• DIRECTIVE 1
List every Bible reference cited in the passage on pleasing God below.

• SOURCE PASSAGE
During a Sunday morning service in St. Joseph, Missouri, a few years back, I asked the congregation how many of them really want to please God more than anything else. Every hand went up. Then I asked them, “How many of you think God is really pleased with you?” Out of at least 400 people, one 11-year-old boy and one 10-year-old girl raised their hands. That was all.
Very few believers actually believe that they are pleasing to God. Most feel some degree of forgiveness and maybe acceptance, but to think that the Lord is actually pleased with us is another matter. A person can choose to love you because of his or her own goodness, but to be pleased with you, they actually have to like your performance. Right?
With God, no one could ever be pleasing to Him based on performance. His standard is perfection, and no goodness on our part can ever compensate for our sins. We may please man with our actions, but “all have sinned, and come short of the glory of God” (Rom. 3:23). It takes the precious blood of Jesus to do that.
The way we receive the forgiveness that’s available through Jesus’ blood is by faith (Rom. 10:9-17). When we put our faith in Jesus as our Savior, we are pleasing God. Hebrews 11:6 says, “But without faith it is impossible to please him.”
Faith comes from the heart (Rom. 10:10), and God looks on the heart — not the actions (1 Sam. 16:7). Of course, God sees our actions and will deal with us about them, but only because they are inseparably linked to our hearts (Prov. 23:7). It’s our hearts that really concern God, and faith in Him (trust, reliance) is what He is searching the heart for.

• GIVEN DATA

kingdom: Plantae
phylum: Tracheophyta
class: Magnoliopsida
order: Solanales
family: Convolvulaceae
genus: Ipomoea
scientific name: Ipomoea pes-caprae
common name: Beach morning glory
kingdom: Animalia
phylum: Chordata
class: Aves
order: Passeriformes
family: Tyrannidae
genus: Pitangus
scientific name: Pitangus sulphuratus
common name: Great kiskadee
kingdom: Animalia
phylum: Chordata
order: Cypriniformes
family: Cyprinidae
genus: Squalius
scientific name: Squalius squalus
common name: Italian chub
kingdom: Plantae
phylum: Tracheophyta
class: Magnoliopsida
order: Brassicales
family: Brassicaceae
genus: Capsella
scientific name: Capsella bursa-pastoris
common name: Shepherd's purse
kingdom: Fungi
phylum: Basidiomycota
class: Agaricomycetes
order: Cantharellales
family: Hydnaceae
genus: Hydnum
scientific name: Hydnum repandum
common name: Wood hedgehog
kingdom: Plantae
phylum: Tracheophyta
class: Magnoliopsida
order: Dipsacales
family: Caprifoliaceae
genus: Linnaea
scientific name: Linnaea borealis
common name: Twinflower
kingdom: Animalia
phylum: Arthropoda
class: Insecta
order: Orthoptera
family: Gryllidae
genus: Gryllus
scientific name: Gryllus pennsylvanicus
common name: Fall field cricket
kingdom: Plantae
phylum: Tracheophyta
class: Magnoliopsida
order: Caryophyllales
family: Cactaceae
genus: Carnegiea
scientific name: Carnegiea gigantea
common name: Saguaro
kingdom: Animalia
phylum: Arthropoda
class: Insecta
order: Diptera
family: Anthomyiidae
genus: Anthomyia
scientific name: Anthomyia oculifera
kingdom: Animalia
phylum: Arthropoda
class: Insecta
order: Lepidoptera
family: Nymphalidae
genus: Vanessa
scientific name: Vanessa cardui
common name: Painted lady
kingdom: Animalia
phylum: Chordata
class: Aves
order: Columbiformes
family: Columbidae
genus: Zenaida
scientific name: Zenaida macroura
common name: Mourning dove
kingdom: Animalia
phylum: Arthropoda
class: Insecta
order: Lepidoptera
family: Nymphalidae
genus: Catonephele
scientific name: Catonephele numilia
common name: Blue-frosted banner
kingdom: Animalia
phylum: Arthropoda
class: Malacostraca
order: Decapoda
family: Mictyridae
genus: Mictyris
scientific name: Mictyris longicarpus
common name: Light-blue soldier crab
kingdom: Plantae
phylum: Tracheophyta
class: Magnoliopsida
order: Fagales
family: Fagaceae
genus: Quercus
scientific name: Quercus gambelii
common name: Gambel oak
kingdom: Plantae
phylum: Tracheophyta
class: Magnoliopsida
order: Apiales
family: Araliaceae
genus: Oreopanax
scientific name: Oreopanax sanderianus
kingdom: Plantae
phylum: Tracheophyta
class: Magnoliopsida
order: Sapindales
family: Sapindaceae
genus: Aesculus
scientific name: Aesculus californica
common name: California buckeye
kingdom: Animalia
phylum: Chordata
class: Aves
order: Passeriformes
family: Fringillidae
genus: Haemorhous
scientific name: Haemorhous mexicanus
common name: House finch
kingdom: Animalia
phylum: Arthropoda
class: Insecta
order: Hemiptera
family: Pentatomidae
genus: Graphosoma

• DIRECTIVE 2
Retype the stretch of the records from the line containing "scientific name: Ipomoea pes-caprae" through the line containing "scientific name: Hydnum repandum", keeping each line as it stands.

• RESPONSE 1
Rom. 3:23
Rom. 10:9-17
Hebrews 11:6
Rom. 10:10
1 Sam. 16:7
Prov. 23:7

• RESPONSE 2
scientific name: Ipomoea pes-caprae
common name: Beach morning glory
kingdom: Animalia
phylum: Chordata
class: Aves
order: Passeriformes
family: Tyrannidae
genus: Pitangus
scientific name: Pitangus sulphuratus
common name: Great kiskadee
kingdom: Animalia
phylum: Chordata
order: Cypriniformes
family: Cyprinidae
genus: Squalius
scientific name: Squalius squalus
common name: Italian chub
kingdom: Plantae
phylum: Tracheophyta
class: Magnoliopsida
order: Brassicales
family: Brassicaceae
genus: Capsella
scientific name: Capsella bursa-pastoris
common name: Shepherd's purse
kingdom: Fungi
phylum: Basidiomycota
class: Agaricomycetes
order: Cantharellales
family: Hydnaceae
genus: Hydnum
scientific name: Hydnum repandum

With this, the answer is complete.